[WHAT YOU SHOULD DO] Copy out exactly the lines below that run from the one holding "left eye: (550, 165)" to the one holding "right knee: (366, 361)", keeping both of those lines and no others.

──────── SUPPLIED MATERIAL

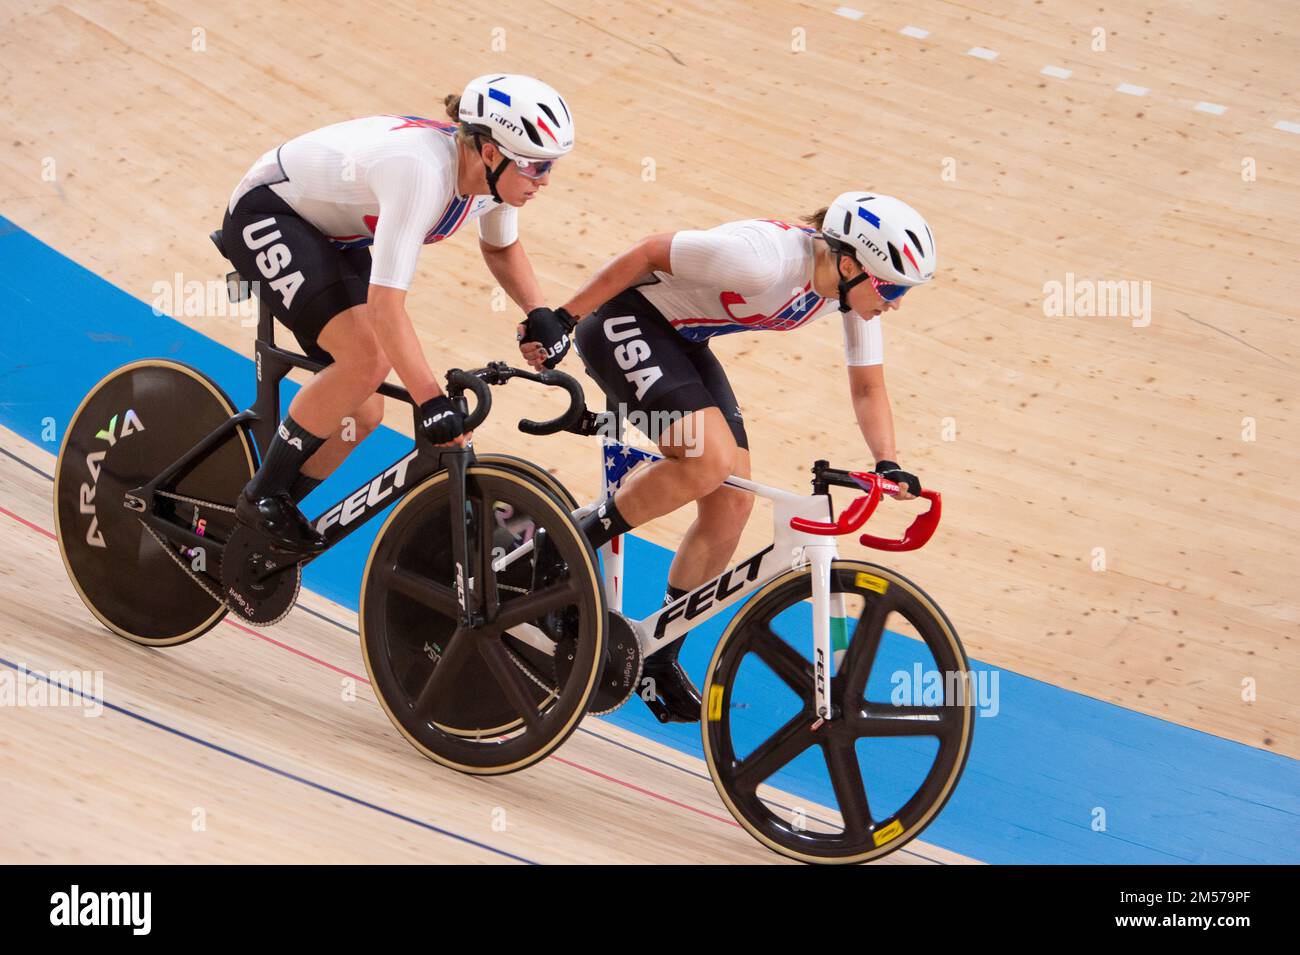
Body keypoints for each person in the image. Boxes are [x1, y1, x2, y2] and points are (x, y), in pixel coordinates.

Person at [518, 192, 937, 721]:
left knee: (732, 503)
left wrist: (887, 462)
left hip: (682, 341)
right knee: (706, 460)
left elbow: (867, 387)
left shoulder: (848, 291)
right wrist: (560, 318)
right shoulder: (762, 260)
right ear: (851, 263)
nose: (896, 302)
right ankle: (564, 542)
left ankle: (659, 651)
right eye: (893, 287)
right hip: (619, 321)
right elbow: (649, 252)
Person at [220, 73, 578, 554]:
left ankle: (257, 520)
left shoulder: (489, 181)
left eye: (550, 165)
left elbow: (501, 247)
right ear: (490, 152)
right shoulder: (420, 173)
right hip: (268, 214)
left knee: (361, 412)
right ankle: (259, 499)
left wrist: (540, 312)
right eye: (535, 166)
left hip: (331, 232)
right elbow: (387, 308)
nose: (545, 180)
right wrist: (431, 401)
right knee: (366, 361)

────────────────
──────── SUPPLIED MATERIAL

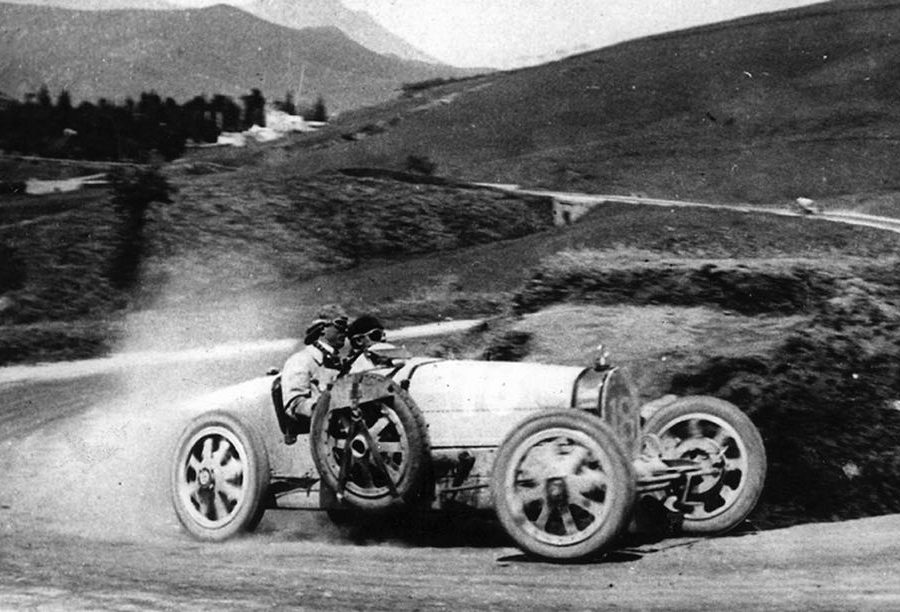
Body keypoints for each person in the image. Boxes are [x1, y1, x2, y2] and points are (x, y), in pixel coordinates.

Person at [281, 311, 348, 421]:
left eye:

────────────────
──────── SUPPLIED MATERIAL

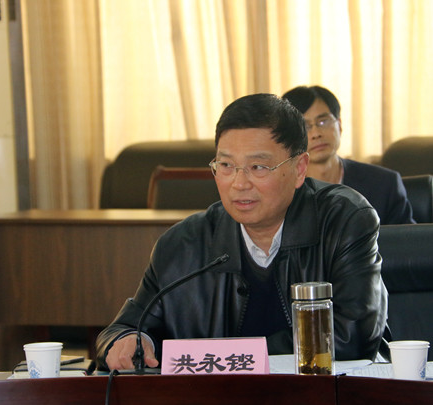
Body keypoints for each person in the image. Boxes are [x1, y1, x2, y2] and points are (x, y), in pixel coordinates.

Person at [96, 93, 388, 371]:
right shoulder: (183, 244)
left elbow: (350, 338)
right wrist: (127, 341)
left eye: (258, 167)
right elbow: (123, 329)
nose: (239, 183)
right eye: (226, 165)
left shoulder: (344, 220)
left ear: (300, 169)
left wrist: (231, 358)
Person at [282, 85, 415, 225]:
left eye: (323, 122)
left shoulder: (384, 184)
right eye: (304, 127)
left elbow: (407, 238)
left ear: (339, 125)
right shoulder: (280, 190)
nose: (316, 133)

────────────────

[RESPONSE]
left eye: (550, 165)
left elbow: (501, 247)
right ear: (490, 152)
right shoulder: (420, 173)
right hip: (268, 214)
left knee: (361, 412)
right ankle: (259, 499)
left wrist: (540, 312)
right eye: (535, 166)
left hip: (331, 232)
right elbow: (387, 308)
nose: (545, 180)
right wrist: (431, 401)
right knee: (366, 361)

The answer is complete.